Kevin Freeman was a real go-getter by the time he turned nine in 2006. He was a competitive gymnast, played ice hockey and the piano, excelled in school and was a caring child.
That same year, though, Kevin was diagnosed at CHOC with medulloblastoma, the most common malignant brain tumor found in children. It carries an overall survival rate of 75%. However, after a relapse, this plunges to less than 20%—and drops lower with each relapse.
Kevin relapsed in 2009, 2012, 2015 and 2018 and had brain surgery each time at CHOC to remove each new tumor. Over the years, he also underwent chemotherapy, radiation and other treatments.
Sadly, the cancer eventually spread and Kevin passed away in February 2020. Yet, throughout his 14-year battle with cancer, he and his family never lost hope.
According to his father Steve, “Kevin never gave up the expectation that the people around him would support him and give him the best care and quality of life that could be given.”
What’s more, Steve and his wife, Corrine, “got our strength and optimism” through the world-class, compassionate care provided at CHOC. Steve remembers how doctors “listened to our questions. They were there when we needed them.”
How to Honor Their Son and Give Back
After Kevin’s passing, Corrine says that “we were looking for a way to memorialize his legacy.” At the same time, Steve explains, “We wanted to give back and set something up that would support CHOC.”
So Steve and Corrine decided to help advance the scientific research being done at CHOC. Specifically, they wanted to further the efforts of our doctors, including those on Kevin’s care team, who were studying their son’s disease.
With the help of the CHOC Foundation, the Freemans created the KPF for Medulloblastoma Research fund. This fundraising effort supports research they hope will someday change the course of treatment, allowing other young patients to benefit.
Researchers have already identified some drug compounds that effectively kill tumors in culture not previously known to treat medulloblastoma. By funding the study, the Freemans want to help them expand those results and start a clinical trial for the treatment of the disease when it relapses.

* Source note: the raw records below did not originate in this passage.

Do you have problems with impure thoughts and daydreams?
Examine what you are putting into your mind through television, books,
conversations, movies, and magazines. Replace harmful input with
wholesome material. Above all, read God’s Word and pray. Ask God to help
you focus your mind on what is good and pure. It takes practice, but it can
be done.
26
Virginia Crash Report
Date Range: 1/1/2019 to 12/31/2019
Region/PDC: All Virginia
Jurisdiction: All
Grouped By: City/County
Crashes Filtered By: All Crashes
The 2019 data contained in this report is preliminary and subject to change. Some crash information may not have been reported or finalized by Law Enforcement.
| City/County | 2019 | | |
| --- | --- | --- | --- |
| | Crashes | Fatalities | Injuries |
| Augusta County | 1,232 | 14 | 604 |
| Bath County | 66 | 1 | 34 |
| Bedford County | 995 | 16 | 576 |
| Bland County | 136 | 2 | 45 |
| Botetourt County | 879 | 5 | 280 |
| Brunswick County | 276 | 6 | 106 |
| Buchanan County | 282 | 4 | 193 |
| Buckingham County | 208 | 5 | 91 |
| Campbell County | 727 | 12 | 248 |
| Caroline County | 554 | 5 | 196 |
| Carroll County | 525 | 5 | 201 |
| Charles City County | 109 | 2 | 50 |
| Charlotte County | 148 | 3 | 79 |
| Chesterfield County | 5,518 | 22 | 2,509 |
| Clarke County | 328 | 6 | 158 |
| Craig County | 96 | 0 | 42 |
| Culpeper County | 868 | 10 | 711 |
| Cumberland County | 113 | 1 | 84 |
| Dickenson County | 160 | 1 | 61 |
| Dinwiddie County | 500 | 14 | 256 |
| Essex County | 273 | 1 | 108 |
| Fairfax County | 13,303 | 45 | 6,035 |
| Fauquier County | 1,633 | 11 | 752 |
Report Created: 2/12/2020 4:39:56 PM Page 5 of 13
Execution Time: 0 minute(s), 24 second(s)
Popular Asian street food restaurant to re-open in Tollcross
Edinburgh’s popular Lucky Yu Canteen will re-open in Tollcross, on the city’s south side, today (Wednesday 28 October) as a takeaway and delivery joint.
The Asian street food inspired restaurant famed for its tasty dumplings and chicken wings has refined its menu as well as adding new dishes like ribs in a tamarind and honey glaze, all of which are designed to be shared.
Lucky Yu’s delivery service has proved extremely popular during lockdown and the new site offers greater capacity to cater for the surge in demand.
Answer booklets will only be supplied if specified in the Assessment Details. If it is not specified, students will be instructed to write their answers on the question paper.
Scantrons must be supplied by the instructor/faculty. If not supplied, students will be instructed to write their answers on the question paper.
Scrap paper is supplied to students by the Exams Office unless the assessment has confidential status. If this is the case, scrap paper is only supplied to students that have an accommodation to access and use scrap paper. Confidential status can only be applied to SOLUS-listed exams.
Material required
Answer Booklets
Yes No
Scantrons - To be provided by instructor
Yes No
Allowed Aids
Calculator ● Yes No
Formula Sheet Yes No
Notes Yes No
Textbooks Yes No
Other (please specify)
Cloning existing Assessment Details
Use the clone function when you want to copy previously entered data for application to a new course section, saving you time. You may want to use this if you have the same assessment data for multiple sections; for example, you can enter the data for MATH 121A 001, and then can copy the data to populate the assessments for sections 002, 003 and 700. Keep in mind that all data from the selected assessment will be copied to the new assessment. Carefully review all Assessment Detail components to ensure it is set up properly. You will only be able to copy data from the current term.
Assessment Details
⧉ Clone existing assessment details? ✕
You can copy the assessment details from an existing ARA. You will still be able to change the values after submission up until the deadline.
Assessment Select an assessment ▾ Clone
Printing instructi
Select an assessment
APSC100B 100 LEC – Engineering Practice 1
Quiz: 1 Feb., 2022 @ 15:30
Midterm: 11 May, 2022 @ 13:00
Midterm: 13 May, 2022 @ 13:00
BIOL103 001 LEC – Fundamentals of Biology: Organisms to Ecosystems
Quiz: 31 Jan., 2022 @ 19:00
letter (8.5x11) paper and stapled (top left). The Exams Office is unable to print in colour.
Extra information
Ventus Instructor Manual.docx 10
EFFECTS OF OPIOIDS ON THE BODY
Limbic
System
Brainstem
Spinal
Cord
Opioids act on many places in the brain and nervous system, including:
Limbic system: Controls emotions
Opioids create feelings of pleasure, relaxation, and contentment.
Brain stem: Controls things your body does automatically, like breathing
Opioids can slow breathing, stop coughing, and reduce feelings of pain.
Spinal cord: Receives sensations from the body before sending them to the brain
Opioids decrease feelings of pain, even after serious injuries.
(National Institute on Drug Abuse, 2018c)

The ultimate goal is to translate treatments discovered in the lab to those for patients—especially therapies that decrease the risk of long-term side effects from treatments like chemotherapy and radiation.
For example, radiation affected Kevin’s ability to produce growth hormones and he only grew to be four and a half feet tall. Says Corrine, “He grew maybe two inches beyond what he was when he was nine years old.”
Steve says, “We thought the fund would be a great way to memorialize Kevin and give lots of people the opportunity to help. It would also help get the name of CHOC out there.”
To date, $63,108 has been raised to support this important research and provide new promise for children and young adults with medulloblastoma. As Steve declares, “We’ve been very, very blessed and happy that people have been willing to give so generously.”
CHOC is incredibly thankful to the Freemans for honoring their son in such an impactful way.